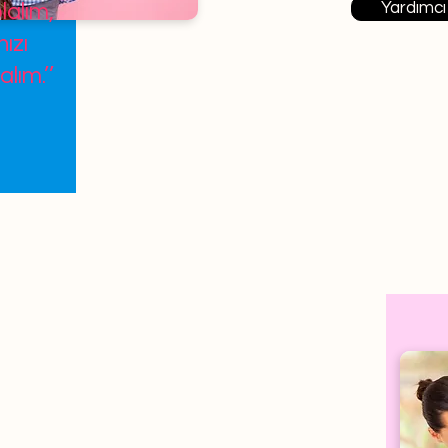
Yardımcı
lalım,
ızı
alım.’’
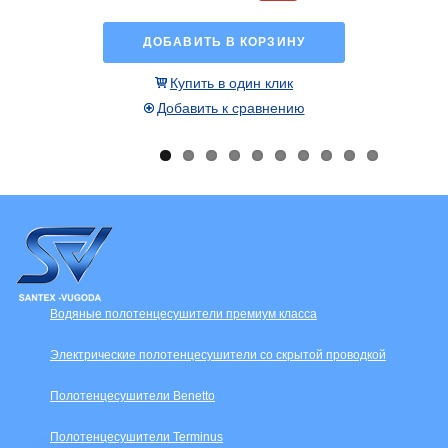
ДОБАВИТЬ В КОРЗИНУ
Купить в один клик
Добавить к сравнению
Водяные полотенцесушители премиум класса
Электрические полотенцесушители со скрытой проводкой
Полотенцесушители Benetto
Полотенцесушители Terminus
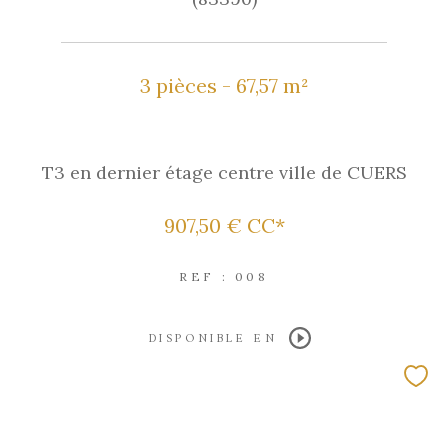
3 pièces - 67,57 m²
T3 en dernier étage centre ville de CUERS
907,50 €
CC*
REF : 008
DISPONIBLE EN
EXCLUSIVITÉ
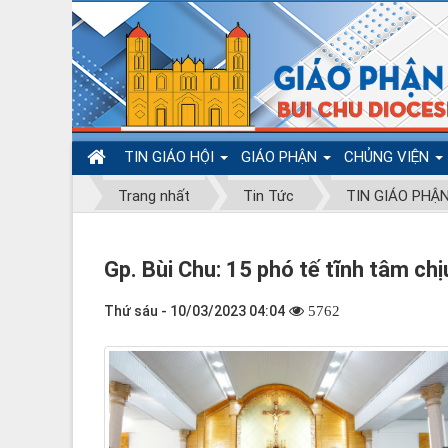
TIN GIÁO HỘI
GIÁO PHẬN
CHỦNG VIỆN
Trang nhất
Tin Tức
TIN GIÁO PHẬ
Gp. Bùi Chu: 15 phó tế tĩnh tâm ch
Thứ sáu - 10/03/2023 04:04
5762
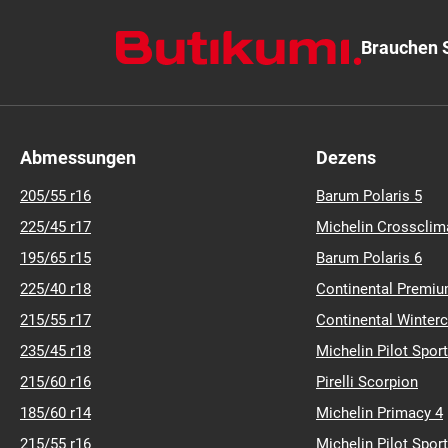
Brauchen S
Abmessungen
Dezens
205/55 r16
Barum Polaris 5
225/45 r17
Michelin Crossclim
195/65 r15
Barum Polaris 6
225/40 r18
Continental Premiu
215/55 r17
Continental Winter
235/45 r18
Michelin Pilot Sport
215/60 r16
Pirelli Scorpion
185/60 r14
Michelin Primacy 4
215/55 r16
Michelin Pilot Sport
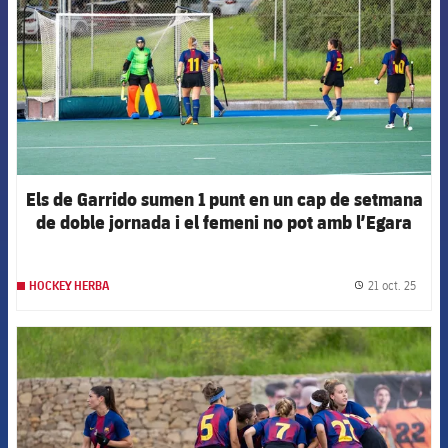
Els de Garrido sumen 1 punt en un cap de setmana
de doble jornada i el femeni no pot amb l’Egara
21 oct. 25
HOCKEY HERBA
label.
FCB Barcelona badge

...

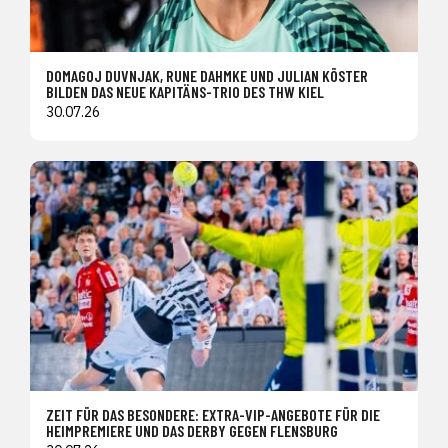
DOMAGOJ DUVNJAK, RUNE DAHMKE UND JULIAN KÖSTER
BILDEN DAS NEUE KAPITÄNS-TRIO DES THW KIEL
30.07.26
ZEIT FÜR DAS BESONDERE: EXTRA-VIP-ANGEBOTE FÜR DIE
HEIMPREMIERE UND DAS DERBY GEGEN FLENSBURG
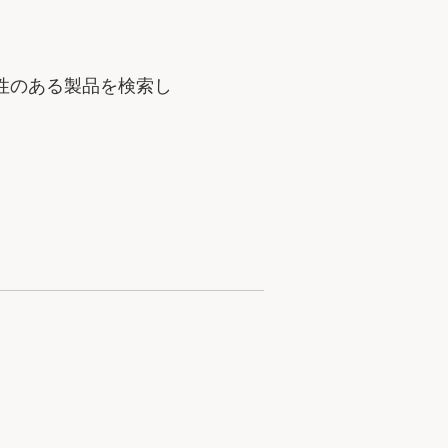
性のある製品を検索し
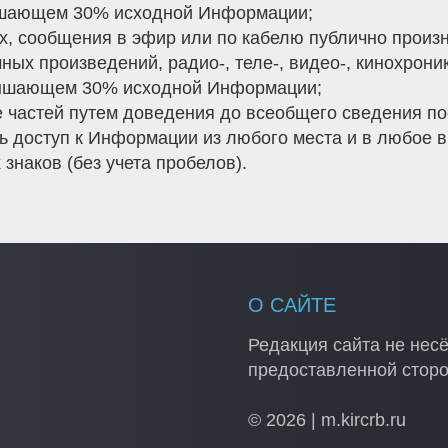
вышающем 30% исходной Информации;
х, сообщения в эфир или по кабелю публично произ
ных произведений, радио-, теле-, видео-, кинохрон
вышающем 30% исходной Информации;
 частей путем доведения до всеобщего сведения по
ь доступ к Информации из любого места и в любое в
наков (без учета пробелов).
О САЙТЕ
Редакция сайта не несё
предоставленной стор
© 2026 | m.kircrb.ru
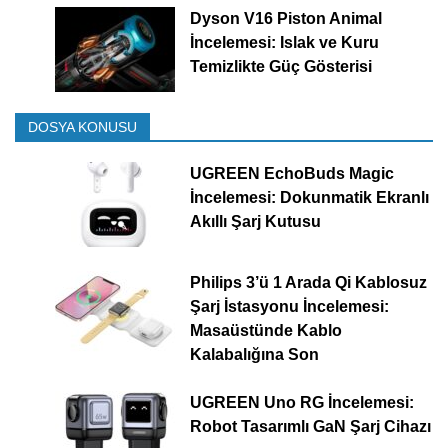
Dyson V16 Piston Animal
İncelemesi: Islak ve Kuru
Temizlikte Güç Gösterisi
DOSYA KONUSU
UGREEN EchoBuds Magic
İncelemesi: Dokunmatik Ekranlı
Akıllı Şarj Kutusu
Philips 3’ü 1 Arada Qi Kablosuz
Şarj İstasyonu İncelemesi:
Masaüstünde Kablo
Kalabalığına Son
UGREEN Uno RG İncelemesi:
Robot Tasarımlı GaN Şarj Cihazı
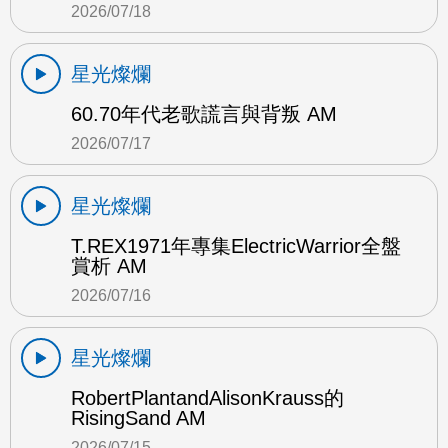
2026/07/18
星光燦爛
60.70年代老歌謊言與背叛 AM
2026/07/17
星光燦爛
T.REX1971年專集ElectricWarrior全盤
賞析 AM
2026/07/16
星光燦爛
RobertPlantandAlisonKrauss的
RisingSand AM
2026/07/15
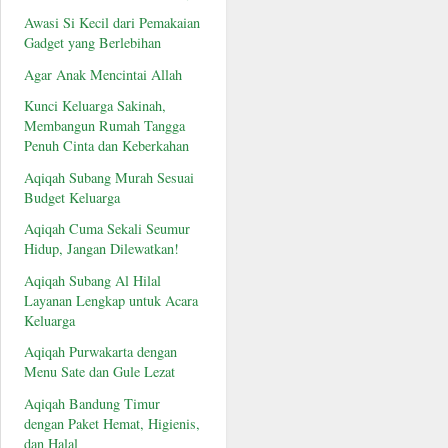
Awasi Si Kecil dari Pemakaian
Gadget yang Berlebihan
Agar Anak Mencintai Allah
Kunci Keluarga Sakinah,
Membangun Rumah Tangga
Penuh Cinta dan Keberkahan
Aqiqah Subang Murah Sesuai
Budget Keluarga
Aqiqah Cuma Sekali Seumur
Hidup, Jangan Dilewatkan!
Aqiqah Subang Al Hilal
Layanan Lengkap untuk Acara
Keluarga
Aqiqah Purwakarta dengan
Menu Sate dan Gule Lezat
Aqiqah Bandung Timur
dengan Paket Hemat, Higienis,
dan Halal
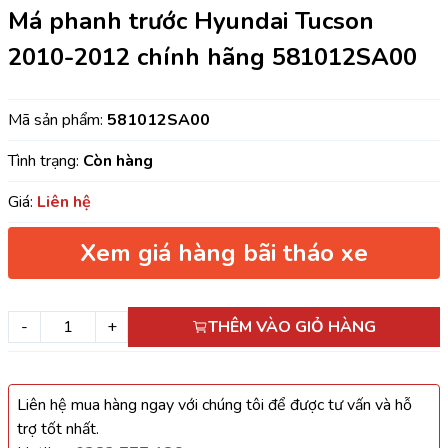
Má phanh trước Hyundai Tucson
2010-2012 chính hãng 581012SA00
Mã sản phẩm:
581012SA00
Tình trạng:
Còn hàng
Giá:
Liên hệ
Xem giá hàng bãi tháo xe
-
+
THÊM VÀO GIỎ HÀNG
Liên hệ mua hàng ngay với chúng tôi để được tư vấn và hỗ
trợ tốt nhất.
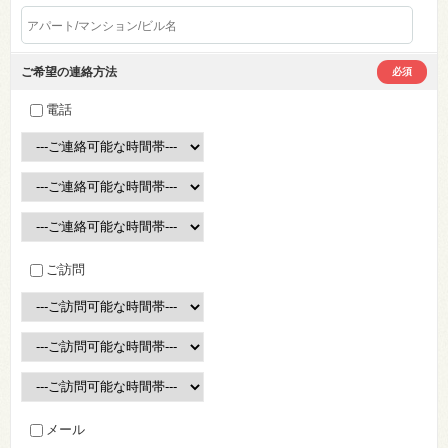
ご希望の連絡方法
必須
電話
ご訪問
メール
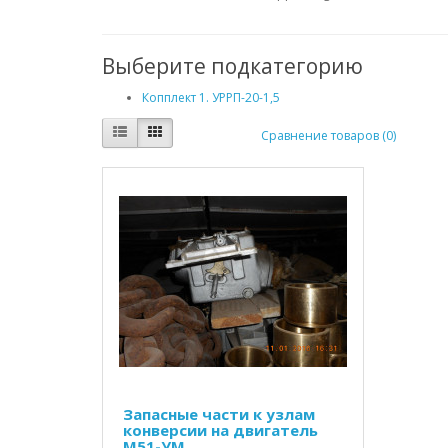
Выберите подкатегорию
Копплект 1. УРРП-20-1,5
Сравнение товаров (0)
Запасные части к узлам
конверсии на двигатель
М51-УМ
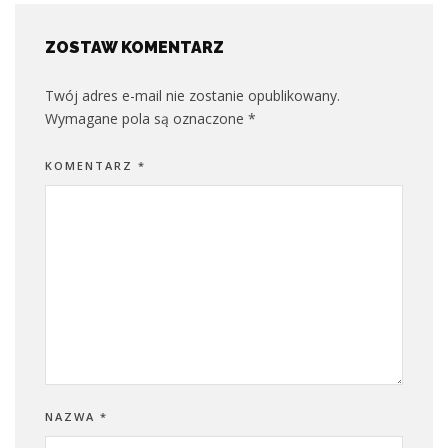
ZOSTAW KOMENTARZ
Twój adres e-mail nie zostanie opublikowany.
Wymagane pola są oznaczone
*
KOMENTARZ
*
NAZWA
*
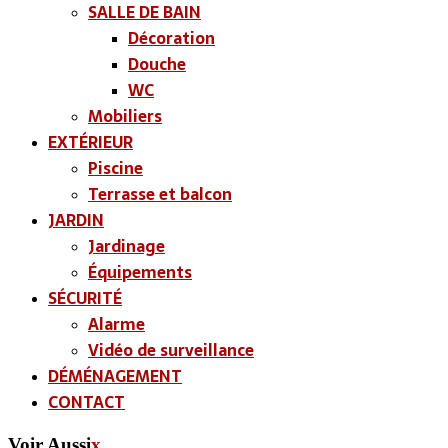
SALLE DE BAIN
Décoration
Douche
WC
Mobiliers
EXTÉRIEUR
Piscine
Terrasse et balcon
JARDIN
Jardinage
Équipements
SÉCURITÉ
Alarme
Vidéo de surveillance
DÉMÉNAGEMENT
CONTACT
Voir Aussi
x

==

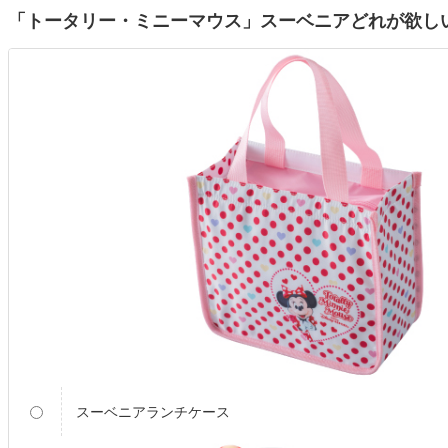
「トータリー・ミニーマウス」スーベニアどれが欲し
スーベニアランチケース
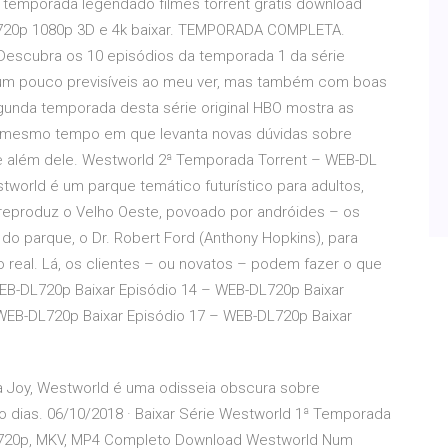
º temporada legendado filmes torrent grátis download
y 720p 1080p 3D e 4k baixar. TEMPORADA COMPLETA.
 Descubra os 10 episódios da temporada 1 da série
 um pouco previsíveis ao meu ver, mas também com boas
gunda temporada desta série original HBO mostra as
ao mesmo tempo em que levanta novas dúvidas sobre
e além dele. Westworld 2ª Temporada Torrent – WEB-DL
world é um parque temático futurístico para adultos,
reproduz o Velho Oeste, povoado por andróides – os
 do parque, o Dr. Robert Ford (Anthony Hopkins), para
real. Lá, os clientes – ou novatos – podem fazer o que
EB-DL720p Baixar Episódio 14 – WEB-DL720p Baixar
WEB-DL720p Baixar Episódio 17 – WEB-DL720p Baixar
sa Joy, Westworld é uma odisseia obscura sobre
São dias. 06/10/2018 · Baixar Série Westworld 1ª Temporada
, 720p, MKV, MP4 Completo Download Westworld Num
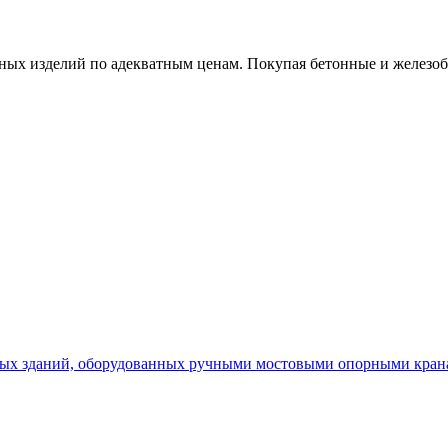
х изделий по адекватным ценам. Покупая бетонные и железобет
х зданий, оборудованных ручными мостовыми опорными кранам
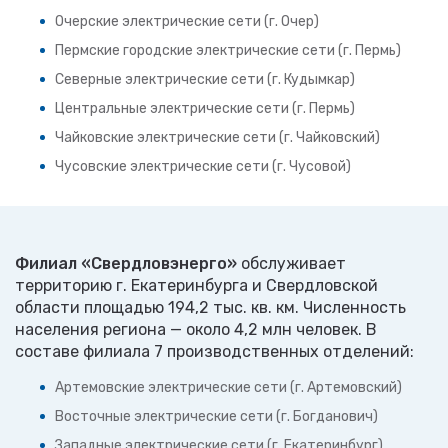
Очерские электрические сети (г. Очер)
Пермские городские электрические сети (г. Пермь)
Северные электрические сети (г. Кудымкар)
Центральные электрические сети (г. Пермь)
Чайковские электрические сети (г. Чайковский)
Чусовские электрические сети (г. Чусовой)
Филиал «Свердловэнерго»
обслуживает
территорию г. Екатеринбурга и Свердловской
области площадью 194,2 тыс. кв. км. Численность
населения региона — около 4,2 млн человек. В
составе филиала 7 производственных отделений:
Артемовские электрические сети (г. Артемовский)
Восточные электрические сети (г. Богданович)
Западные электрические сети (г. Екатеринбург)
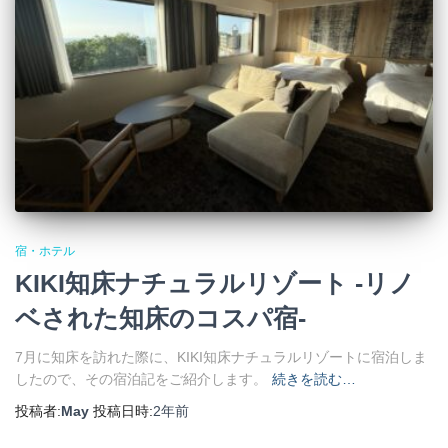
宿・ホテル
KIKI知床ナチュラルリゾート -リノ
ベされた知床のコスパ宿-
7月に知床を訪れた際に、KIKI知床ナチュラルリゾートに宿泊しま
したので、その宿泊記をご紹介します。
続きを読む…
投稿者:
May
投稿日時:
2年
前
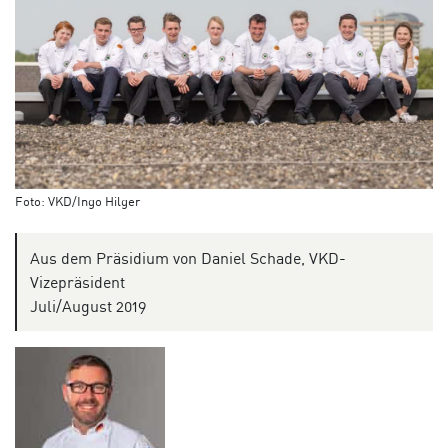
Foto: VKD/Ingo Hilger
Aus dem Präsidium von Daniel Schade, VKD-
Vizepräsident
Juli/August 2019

• Exercise description: Return, word for word, the lines in the records that begin with the line containing "Очерские электрические сети (г. Очер)" and end with the line containing "обслуживает", including both of those lines.

• Output for this exercise:
Очерские электрические сети (г. Очер)
Пермские городские электрические сети (г. Пермь)
Северные электрические сети (г. Кудымкар)
Центральные электрические сети (г. Пермь)
Чайковские электрические сети (г. Чайковский)
Чусовские электрические сети (г. Чусовой)
Филиал «Свердловэнерго»
обслуживает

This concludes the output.